You know you need to get out of the house more when the highlight of your life is your husband surprising you with a new vacuum. Ours broke and so we have been borrowing one for way too long. This is better than if he would have brought home jewelry. It is also purple, he is really trying to win my heart.
Day #1 of operation eat as cheap as possible has begun. Chicken and veggie potstickers a la Costco (when you include ‘a la’ it makes it sound fancier) from the freezer. Even though the veggies were surrounded in dough and fried it still counts as getting in my vegetable for the meal.

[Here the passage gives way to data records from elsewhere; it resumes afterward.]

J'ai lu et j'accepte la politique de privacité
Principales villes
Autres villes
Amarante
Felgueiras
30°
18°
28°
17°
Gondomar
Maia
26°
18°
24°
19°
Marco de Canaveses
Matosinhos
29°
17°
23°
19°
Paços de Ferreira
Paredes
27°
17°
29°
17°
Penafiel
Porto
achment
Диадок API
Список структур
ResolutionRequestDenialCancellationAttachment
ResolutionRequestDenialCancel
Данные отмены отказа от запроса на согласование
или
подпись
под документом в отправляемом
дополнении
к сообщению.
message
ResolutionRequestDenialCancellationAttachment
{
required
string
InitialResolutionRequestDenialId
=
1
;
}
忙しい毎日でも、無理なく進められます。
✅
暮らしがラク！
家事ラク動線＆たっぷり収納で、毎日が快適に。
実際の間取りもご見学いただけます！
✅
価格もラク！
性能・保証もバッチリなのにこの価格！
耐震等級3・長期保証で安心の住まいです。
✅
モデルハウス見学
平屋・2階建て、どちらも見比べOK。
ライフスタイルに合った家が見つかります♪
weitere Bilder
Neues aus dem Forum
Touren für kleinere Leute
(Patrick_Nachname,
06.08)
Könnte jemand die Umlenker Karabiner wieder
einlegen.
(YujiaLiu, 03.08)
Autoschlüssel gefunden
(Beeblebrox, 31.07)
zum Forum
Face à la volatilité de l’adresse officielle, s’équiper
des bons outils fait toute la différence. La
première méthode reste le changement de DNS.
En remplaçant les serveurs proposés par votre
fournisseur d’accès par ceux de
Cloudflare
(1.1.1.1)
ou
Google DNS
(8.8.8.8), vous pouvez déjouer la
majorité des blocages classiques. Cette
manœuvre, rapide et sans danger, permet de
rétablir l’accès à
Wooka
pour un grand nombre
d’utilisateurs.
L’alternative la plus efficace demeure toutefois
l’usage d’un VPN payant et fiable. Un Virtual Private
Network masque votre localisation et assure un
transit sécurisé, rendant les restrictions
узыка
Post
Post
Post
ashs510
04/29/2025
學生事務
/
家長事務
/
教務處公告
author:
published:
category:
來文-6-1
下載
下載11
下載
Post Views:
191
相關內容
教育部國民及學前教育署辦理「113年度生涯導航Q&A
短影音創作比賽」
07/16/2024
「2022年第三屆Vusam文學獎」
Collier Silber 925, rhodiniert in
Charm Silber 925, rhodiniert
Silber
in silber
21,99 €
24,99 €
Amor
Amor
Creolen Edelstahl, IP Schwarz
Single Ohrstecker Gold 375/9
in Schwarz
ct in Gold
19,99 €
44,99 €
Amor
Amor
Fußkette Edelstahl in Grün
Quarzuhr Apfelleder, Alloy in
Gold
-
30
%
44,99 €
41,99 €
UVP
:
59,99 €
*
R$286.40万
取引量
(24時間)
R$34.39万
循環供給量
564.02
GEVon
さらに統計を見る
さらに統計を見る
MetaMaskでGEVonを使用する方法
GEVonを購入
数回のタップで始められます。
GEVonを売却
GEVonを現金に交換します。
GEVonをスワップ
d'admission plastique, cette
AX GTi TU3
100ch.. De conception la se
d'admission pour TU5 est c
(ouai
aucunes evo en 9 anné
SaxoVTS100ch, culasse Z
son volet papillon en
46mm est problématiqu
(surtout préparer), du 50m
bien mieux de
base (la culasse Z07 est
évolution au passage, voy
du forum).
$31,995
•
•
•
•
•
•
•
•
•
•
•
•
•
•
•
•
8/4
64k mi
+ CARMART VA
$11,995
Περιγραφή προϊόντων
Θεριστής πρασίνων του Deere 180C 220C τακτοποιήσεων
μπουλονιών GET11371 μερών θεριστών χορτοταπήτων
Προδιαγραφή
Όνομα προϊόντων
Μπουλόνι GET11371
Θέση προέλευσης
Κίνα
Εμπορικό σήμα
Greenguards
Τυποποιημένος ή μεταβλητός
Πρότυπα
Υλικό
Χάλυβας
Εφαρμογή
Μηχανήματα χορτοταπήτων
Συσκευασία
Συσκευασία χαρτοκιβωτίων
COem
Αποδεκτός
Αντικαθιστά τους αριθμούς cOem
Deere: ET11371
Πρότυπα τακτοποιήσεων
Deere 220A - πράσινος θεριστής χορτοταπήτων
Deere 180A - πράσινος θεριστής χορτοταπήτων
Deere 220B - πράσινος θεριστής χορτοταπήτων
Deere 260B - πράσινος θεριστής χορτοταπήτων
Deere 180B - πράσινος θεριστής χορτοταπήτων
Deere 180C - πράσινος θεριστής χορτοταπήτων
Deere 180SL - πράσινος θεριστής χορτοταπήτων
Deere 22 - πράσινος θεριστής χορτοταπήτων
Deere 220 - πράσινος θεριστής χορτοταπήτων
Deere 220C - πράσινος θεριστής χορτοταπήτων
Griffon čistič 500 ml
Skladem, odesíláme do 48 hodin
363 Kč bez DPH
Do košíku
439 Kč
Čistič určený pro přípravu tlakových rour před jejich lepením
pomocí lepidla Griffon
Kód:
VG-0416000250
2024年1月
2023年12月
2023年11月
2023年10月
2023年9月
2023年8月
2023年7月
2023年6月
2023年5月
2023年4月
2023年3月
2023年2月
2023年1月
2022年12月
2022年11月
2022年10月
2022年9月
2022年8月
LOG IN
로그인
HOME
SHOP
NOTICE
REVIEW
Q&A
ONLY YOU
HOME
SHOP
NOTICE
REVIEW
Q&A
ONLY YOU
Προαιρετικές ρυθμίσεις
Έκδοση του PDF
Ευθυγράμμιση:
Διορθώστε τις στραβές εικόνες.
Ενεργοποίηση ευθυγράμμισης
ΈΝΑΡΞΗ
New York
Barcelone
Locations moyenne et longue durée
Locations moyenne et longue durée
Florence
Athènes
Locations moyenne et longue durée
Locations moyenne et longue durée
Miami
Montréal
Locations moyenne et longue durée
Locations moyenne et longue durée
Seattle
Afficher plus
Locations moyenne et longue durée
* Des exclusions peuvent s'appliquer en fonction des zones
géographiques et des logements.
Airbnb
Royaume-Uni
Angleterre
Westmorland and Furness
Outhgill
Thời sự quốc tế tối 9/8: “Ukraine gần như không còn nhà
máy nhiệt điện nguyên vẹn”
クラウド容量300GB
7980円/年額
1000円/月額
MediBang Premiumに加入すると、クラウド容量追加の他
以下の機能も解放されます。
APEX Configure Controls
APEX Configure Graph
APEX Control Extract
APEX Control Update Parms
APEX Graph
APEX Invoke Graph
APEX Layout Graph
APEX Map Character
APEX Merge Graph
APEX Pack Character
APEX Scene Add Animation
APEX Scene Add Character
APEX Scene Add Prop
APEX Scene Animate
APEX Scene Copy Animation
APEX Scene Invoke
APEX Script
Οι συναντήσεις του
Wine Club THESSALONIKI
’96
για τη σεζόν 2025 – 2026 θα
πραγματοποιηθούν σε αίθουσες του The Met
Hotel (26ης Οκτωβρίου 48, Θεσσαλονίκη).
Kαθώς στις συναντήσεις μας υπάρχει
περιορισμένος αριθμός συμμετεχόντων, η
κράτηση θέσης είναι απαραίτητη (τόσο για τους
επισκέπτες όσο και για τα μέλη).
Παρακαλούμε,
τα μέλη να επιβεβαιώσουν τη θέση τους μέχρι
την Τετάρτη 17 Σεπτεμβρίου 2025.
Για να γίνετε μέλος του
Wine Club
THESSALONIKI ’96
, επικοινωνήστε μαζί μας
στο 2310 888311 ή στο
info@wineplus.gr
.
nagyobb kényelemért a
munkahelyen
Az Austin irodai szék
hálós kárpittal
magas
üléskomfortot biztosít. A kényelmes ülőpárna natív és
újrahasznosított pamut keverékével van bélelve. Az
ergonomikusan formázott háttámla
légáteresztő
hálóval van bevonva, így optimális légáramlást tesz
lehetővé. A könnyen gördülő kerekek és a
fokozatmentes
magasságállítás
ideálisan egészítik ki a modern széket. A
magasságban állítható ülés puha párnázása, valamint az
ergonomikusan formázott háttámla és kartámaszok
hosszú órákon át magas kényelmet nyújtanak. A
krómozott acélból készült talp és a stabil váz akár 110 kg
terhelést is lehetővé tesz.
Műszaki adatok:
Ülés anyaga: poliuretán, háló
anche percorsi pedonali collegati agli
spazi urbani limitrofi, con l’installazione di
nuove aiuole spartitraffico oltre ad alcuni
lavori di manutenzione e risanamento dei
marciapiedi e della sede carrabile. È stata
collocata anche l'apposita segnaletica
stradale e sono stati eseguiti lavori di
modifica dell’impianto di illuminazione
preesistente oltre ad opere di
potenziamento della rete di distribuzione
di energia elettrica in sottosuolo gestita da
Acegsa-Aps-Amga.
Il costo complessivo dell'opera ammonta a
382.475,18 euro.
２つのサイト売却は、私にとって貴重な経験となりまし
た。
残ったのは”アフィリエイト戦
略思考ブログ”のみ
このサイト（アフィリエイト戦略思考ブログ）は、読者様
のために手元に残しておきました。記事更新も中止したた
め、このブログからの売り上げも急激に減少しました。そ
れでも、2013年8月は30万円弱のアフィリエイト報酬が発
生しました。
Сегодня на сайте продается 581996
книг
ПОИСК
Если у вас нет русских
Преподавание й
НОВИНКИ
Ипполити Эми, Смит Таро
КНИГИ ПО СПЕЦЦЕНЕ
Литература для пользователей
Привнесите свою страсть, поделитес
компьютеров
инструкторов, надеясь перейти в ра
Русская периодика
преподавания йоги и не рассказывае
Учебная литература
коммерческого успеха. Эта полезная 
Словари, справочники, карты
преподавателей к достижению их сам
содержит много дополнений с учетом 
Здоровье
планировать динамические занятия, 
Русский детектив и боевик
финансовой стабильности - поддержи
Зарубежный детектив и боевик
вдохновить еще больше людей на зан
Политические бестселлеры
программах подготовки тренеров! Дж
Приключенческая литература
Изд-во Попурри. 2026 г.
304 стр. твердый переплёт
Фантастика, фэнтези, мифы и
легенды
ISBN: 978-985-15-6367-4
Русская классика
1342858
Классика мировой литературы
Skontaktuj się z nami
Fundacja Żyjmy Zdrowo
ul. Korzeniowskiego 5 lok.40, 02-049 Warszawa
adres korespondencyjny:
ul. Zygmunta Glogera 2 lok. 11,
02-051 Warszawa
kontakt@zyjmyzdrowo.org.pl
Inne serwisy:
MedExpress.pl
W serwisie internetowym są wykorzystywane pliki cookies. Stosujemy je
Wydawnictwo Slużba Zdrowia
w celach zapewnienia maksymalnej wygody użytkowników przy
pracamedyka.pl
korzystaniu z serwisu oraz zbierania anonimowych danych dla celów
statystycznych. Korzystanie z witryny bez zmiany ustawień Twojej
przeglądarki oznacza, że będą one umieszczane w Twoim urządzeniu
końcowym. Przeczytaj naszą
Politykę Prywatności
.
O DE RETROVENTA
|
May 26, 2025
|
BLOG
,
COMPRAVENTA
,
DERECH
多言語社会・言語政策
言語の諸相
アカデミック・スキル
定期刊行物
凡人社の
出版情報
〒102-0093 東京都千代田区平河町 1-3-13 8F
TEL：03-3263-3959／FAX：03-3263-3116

After dinner we watched WHITE COLLAR, showed each other our favorite instagrams of the day (yes, we really do that) and then I finished off with blogging from my favorite perch located directly in front of the swamp cooler. Heaven especially when a lemonade is involved.
I am pretty sure a lot of us are probably kind of perfectionists but who knows maybe it is just me and Kristin Armstrong that are a little crazy. When I read the following from Mile Markers I re-read it a million times because it is something that I do too!
Isn’t it crazy how much time and energy we waste on comparing ourselves to everyone around us? I remember when I ran the Utah Valley Marathon a few years ago I went out on my first mile and did something crazy like a 5:40 mile and I felt exhausted 1 mile into a 26 mile race. I wouldn’t have ever gone out that fast if I was on my own but I felt so much pressure from myself to keep up with the competition that I wasted a lot of my energy physically and mentally by comparing myself to runners around me.
Something I want to really focus on post-baby when I am racing again is to run my own race and to not compare myself to my old times and the people around me as much as doing my absolute best for the ability level I will be at.
That last line is my absolute favorite. So often I get so caught up in thinking I need to be better that I forget that I can still be happy with where I am at while also trying to get better at the same time. Some days I am fine being lazy for 20 hours straight but some days I feel like I constantly need to be doing something because that voice in my head says I need to do more! I really want to take on her challenge to figure out whether that voice is true and I should try harder or if it is just doubt and ignore it. Let’s stop doubting ourselves mmkay:)
New HRG BABY POST HERE!!!!! 33.5 weeks.
Are you good at running your own race or do you tend to compare yourself to other runners as you run?
Do you use a Mac or PC? (Random question inspired by the picture of my computer)
I am looking for a good book to read right now because I can only re-read Mile Markers so many times…please tell me what you are reading….I need something good!